The reason premieres theoretically exist is to provide writers with an incentive to cover lesser-known artists and to give publicists an easy clip for their cycle. The writer gets all the traffic for that song/album directed to them, and the publicist gets their client a write-up
That symbiotic relationship may work in theory, and perhaps it even did in practice for a few years in the mid-2010's. However, it's now premised on a number of conditions that are no longer relevant given the wildly different landscape of music journalism.
The only reason writers would need "incentives" to cover something is because they need to serve their boss's traffic quotas. I.E. they're a staff writer with a boss to serve. Sadly, there are very few staffed music writers left, and even fewer who're able to cover small acts.
Now that the vast majority of working music journalists are freelancers, the traffic that a blurb on a single piece of music might draw is of no concern to them. And since there aren't any music pubs that use freelancers to write premiere blurbs, any allure of a premiere is moot.
That's not to say that writers aren't covering underground music. Within the last few months, virtually every music writer I know has started a newsletter, and many of them are dedicated to covering underground acts with the voice/scope they used to at established publications.
However, Substack newsletters and Patreon-funded blogs like The Alternative are funded by individual subscriptions. Web traffic--a metric for success that's rooted in the failed ad-based payment model--is completely irrelevant to these new pubs. And therefore, premieres are too.
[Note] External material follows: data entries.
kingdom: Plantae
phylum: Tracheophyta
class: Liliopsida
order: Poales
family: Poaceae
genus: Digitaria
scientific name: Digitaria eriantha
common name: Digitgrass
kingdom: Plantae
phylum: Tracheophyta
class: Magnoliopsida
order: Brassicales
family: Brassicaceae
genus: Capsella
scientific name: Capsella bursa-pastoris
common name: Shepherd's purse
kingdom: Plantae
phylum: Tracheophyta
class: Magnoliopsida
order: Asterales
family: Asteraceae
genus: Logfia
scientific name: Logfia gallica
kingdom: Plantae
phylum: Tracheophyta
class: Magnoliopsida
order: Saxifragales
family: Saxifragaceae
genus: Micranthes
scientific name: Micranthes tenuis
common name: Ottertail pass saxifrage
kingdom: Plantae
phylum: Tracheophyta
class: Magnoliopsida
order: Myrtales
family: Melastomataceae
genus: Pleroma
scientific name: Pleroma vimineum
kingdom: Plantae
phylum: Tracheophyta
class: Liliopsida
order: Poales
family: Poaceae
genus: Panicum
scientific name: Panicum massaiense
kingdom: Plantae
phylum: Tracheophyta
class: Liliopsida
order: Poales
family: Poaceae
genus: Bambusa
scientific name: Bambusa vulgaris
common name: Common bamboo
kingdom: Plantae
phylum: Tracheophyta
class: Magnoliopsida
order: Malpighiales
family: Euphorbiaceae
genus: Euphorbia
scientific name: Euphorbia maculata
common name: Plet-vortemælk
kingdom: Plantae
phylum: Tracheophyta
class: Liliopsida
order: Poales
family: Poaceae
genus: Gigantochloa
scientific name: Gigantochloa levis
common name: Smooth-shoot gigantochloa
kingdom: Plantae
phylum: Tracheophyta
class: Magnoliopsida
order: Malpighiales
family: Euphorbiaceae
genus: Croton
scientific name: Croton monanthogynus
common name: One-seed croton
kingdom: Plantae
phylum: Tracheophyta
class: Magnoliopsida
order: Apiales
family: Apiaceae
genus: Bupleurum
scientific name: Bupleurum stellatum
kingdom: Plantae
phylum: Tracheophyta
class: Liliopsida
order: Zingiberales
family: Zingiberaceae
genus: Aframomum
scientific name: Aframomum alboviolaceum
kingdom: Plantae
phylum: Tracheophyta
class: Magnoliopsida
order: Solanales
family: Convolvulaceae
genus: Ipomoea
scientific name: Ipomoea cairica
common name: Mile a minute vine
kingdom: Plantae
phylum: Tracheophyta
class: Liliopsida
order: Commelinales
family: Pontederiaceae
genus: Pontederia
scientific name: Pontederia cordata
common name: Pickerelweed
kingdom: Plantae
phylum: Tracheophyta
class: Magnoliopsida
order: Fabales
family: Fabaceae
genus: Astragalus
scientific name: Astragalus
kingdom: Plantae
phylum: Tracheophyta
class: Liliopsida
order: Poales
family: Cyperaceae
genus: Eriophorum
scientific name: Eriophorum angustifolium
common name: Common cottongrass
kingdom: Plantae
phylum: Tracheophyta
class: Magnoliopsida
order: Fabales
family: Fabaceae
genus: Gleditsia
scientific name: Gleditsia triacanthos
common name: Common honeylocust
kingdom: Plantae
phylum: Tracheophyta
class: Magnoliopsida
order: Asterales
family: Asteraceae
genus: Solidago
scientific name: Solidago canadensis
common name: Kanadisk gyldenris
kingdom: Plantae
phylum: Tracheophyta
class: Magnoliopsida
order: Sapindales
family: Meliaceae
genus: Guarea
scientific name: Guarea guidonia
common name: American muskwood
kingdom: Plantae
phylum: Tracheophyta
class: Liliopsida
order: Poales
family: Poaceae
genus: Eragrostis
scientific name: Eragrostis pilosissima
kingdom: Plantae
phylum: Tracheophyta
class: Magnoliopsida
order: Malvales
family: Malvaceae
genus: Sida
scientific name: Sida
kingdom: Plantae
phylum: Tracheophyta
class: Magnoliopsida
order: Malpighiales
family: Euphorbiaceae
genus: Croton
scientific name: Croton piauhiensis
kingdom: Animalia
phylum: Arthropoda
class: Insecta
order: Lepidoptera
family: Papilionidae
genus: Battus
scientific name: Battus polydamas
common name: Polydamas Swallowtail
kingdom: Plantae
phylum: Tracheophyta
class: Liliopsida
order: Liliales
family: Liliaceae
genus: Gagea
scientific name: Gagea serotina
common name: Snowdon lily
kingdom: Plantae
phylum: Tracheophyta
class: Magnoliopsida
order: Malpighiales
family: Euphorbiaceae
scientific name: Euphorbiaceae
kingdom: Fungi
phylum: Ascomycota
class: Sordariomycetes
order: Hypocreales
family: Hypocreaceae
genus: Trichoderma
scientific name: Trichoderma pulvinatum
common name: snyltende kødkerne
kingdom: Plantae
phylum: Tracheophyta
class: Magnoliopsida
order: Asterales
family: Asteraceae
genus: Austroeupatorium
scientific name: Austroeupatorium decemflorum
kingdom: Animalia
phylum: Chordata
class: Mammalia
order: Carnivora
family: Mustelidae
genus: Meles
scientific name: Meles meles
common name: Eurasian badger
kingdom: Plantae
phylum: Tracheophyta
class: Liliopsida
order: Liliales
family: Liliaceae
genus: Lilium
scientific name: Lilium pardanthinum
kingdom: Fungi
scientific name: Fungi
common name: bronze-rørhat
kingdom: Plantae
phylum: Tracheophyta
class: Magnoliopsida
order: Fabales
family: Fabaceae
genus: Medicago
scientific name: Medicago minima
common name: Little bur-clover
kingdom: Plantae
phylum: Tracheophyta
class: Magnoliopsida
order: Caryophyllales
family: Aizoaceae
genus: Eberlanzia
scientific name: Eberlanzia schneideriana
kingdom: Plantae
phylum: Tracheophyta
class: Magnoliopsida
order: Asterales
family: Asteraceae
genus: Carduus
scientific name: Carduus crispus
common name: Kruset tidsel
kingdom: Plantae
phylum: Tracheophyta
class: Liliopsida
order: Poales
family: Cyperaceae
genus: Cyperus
This might sound like a devastating blow to writers/publicists who've worked in the "premiere economy" for years, but it's actually just a return to the way music journalism worked for over 40 years prior: writers covering what they like/find interesting, not what'll draw clicks.
OK yes, music magazines from the the 1960's-2000's were also operating within the ad-based funding model. So in some ways, "traffic" (I.E. sales at the newsstand) colored the editorial process and surely dictated what was covered. Hooray! That's not a thing anymore either!
We're potentially on the brink of entering a golden age of music journalism: a ~practice~ that, like the OG blog years, is entirely shaped by writers' tastes/passions, but in a world that's slowly (hopefully) warming up to the subscription payment model so bloggers can maybe eat.
This also might be a hard pill for some, shall I say less artfully inclined, publicists to swallow. Because writers won't be forced/incentivised to cover mediocre/shitty music just because it traffics well. But what's a loss for them is a win for the quality of music writing

We're not there yet, though. Most of these writers aren't making close to a living wage from these subscription-based pubs, and I don't think the majority of music journalism readers are fully aware/engaged with this sea change. (The recent Stereogum indiegogo is inspiring tho!)
Therefore, right now there's a huge discrepancy btwn the number of payrolled publicists and payrolled writers. Unless a publicist is being paid a la carte for each story they can land, they're getting paid no matter what the press response of a given song/album is.
So if they do manage to convince a blogger like me to premiere a song at a passion project website, they're getting paid and the writer is not. This is an unsustainable material imbalance and if the floor hasn't already fallen out then it will by the end of the year.
Obviously, the entire music industry is in the process of adapting to a vastly new world. Musicians, labels, event coordinators, press, PR, etc. Everything has already changed and the sooner we all accept it, the sooner we can build something more sustainable on the other side.
Premieres are/were just a teeny tiny mechanism within the music machine at large, but they're one that needs to go: a well-meaning idea that worked for a while but has no place in our modern world.